Crucially, this struggle isn’t limited to grand, life-altering challenges. It lies in the small, everyday moments we avoid - from completing mundane tasks to simply sitting with the stillness of uninterrupted silence. In avoiding these moments, we lose the opportunity to cultivate resilience and the self-awareness that comes from embracing life’s quieter struggles.
It’s a familiar refrain in modern life that something feels missing - a sense of purpose or meaning that our endless distractions fail to fulfill. Despite the comforts and conveniences of the digital age, many grapple with a lingering sense of emptiness, as though the pursuit of constant pleasure leaves no room for deeper connection or fulfillment.
But perhaps much of the meaning that feels absent in our lives resides in the discomfort we so often seek to escape. We bemoan its absence, yet avoid the challenges, struggles, and reflections that might lead us to discover what is truly meaningful.
And yet, there is hope in recognising that this absence is not inevitable. Unlike the citizens of Brave New World, who are conditioned from birth to accept their roles and desires without question, we are not bound by such deterministic control. The conditioning we face is not innate but external - arising only when we engage with the platforms that seek to shape our thoughts and behaviours. This distinction matters profoundly, because it means we retain a degree of personal agency. We have the power to choose how we spend our time and what we allow to influence our minds.
We must recognise that these platforms are designed to colonise our lives, drawing us deeper into the curated world of the screen. It is the goal of these companies not to enrich our lives but to render us passive consumers. They aim to keep us endlessly clicking, swiping, and scrolling through a sea of mind-numbing content, thrust upon us by algorithms indifferent to truth or value, concerned only with what will maximise engagement.

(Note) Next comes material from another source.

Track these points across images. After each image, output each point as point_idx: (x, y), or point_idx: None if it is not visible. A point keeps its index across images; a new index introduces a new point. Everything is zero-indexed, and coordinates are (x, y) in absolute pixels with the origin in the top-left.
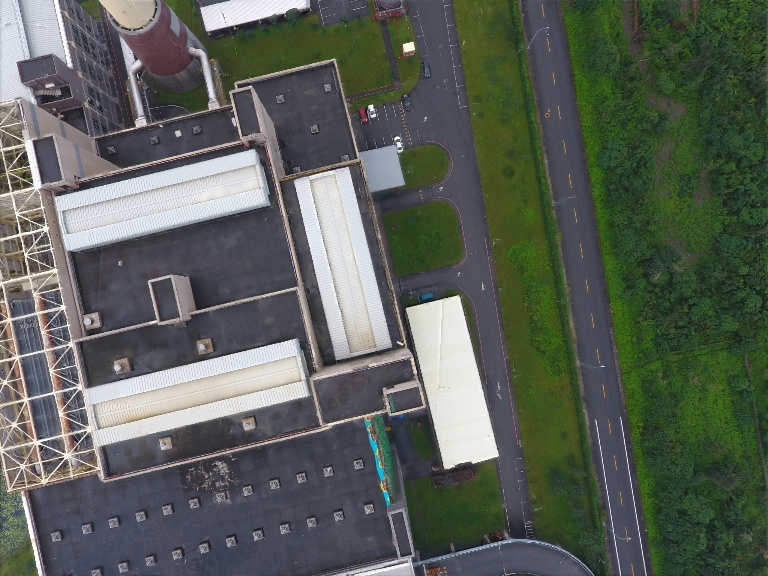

We can reclaim our time, our attention, and ultimately our sense of purpose by resisting the pull of shallow distraction. Unlike Huxley’s vision, where conformity is inescapable, we have the freedom to disconnect, to question, and to seek meaning beyond the confines of the digital world.
I'll add another two examples to this excellent one:
The parasitism of humans by the digital in "Hyperion" (Dan Simmons)
And the loss of individuality of the 'hive humans' in "World Walkers" by Neal Asher
You may find Josh Meyrowitz’s No Sense of Place a rewarding read. His thesis is that as we articulate our identity more and more through digital media, we lose our sense of self. No place is this effect more noticeable than in our sense of place or belonging. The digital landscape acts as a force of erasure to our sense of place in the real world. But he doesn’t stop there.
Meyrowitz does a tremendous job of detailing how the digital world impacts our understanding of and expression of our most human qualities. It’s a shocking read.